### RECORDS

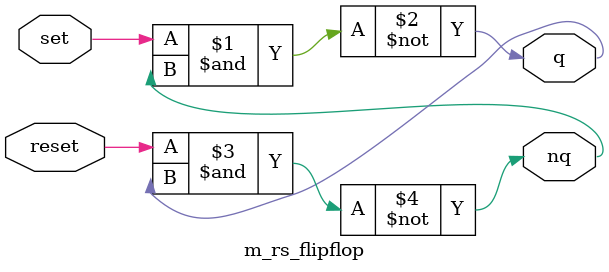
<source format=v>
module m_rs_flipflop(input set, input reset, output q, output nq);
	assign q=~(set & nq);
	assign nq=~(reset & q);
endmodule
</source>
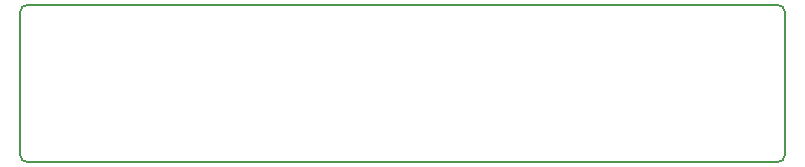
<source format=gko>
G04 DipTrace 3.0.0.2*
G04 WellMonitor.gko*
%MOIN*%
G04 #@! TF.FileFunction,Profile*
G04 #@! TF.Part,Single*
%ADD11C,0.005512*%
%FSLAX26Y26*%
G04*
G70*
G90*
G75*
G01*
G04 BoardOutline*
%LPD*%
X418701Y393701D2*
D11*
X2918701D1*
G03X2943701Y418701I0J25000D01*
G01*
Y893701D1*
G03X2918701Y918701I-25000J0D01*
G01*
X418701D1*
G03X393701Y893701I0J-25000D01*
G01*
Y418701D1*
G03X418701Y393701I25000J0D01*
G01*
M02*

</source>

### REQUEST
In your copy, every entry above must match word for word, and no picture may appear.

### RESPONSE TO THIS TASK
<source format=v>
module m_rs_flipflop(input set, input reset, output q, output nq);
	assign q=~(set & nq);
	assign nq=~(reset & q);
endmodule
</source>
<source format=gko>
G04 DipTrace 3.0.0.2*
G04 WellMonitor.gko*
%MOIN*%
G04 #@! TF.FileFunction,Profile*
G04 #@! TF.Part,Single*
%ADD11C,0.005512*%
%FSLAX26Y26*%
G04*
G70*
G90*
G75*
G01*
G04 BoardOutline*
%LPD*%
X418701Y393701D2*
D11*
X2918701D1*
G03X2943701Y418701I0J25000D01*
G01*
Y893701D1*
G03X2918701Y918701I-25000J0D01*
G01*
X418701D1*
G03X393701Y893701I0J-25000D01*
G01*
Y418701D1*
G03X418701Y393701I25000J0D01*
G01*
M02*

</source>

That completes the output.